So transcendent is Von Stroheim’s vision that even in the film’s truncated form it plays more like romantic tragedy than lurid melodrama. And when you think about it, “Queen Kelly” really is more powerful leaving us with the image of Kitty ending up a travesty of Owen than happily occupying Owen’s throne as the wife of Byron.

The real tragedy, of course, is that Von Stroheim got so carried away that, in the eyes of Swanson, it was folly to allow him to complete “Queen Kelly” as he saw fit.

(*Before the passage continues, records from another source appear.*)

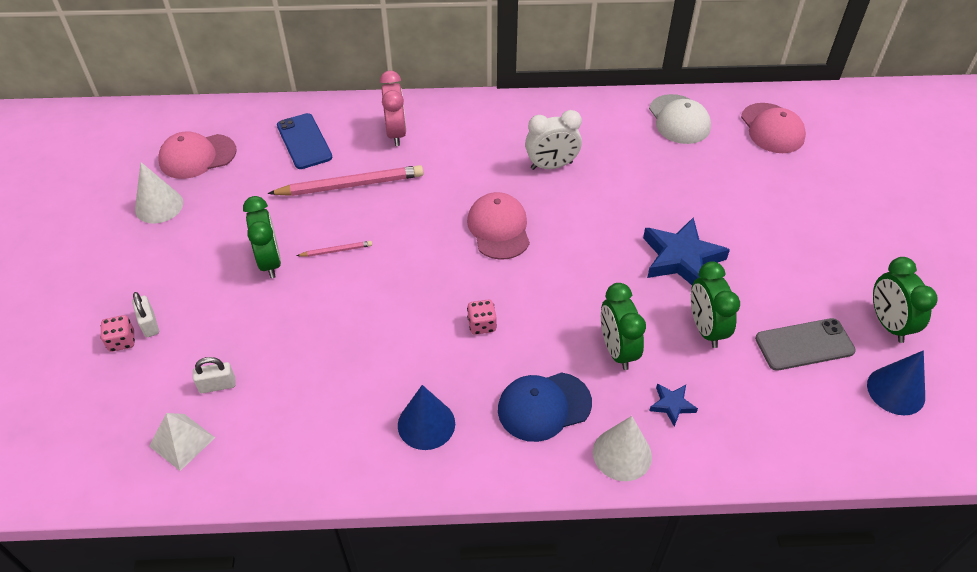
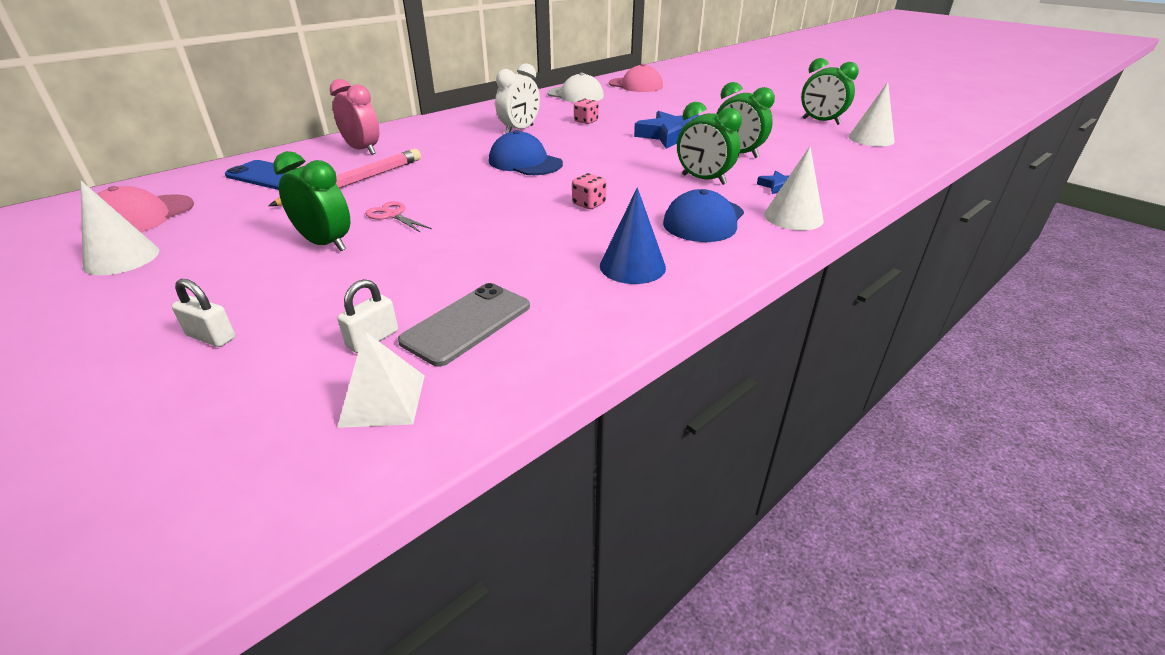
camera: 40 degrees left, 15 degrees down
pink dice [100,315,135,352] -> pink dice moved to [574,99,599,124]
pink pencil [296,241,372,257] -> pink scissors [365,201,432,233]
pink cap [467,192,530,260] -> blue cap [489,130,563,175]
grey phone [755,318,856,371] -> grey phone moved to [398,283,530,366]
blue cone [867,350,925,415] -> white cone [848,82,895,146]

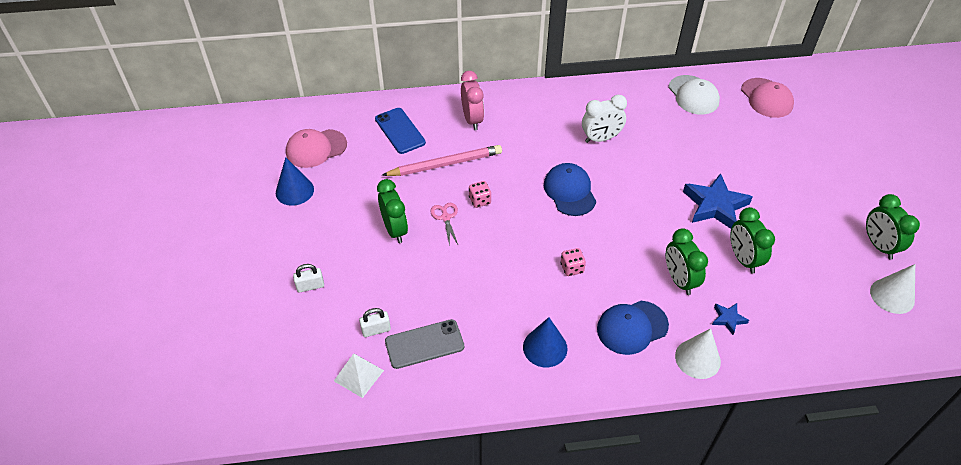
camera: 35 degrees right, 15 degrees up
white cone [81,181,159,275] -> blue cone [276,157,314,206]
white padlock [172,279,235,347] -> white padlock turned 75 degrees counterclockwise [293,264,324,292]
pink dice [574,99,599,124] -> pink dice moved to [469,181,491,208]

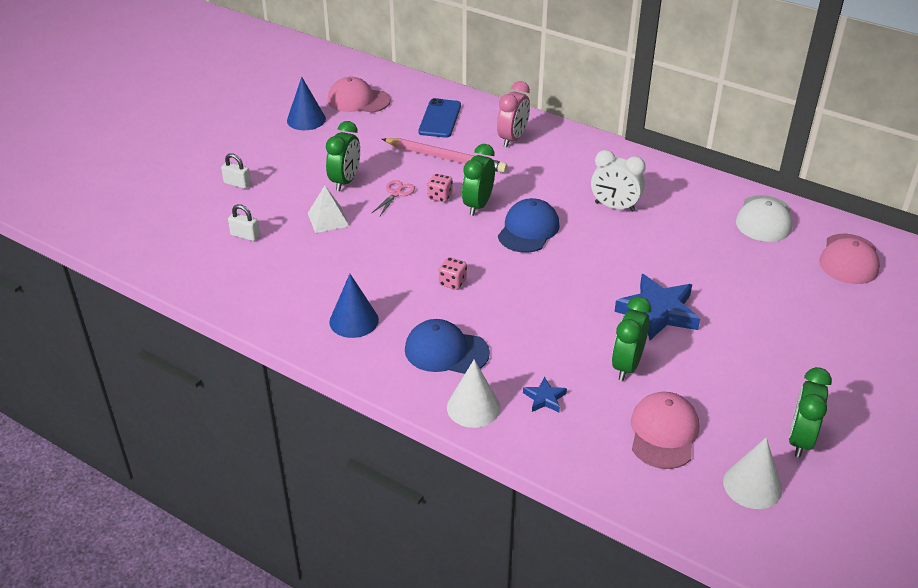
camera: 40 degrees right, 10 degrees down
white pyramid [334,353,384,398] -> white pyramid moved to [308,186,349,233]
grey phone [385,319,464,369] -> none
green clock [666,228,708,295] -> green clock moved to [462,144,495,216]
none -> pink cap [631,392,699,469]

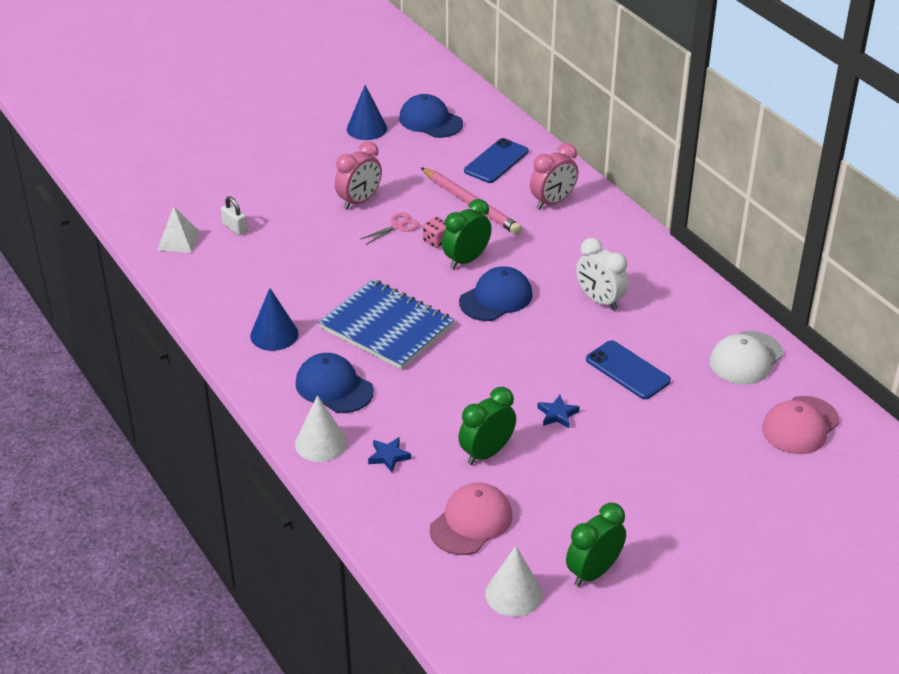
camera: 25 degrees right, 0 degrees up
white padlock [221,153,251,189] -> none
white pyramid [308,186,349,233] -> white pyramid moved to [157,206,200,253]
green clock [326,121,360,191] -> pink clock [335,141,382,210]
pink cap [328,77,391,113] -> blue cap [399,94,463,138]
pink dice [439,257,467,290] -> blue notebook [318,279,454,370]
blue star [614,274,700,340] -> blue star [537,395,580,428], size x0.48
none -> blue phone [586,340,671,399]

The complete Von Stroheim retrospective schedule: “Queen Kelly,” Friday; “Blind Husbands” and “As You Desire Me,” Saturday; “Merry-Go-Round” and “The Great Gabbo,” March 9; “The Man You Love to Hate,” March 10, 12:30 p.m.; “Foolish Wives” and “Five Graves to Cairo,” March 10, 8 p.m.; “The Merry Widow” and “I Was an Adventuress,” March 15; “Greed,” March 16; “The Wedding March,” March 22; “La Grande Illusion” and “The North Star,” March 23; “The Man You Love to Hate,” March 24; “Sunset Boulevard” and “The Lost Squadron,” March 29; “The Great Flamarian,” “The Lady and the Monster,” “The Man of Many Skins,” “The Crime of Dr. Crespi” and “Walking Down Broadway,” March 30.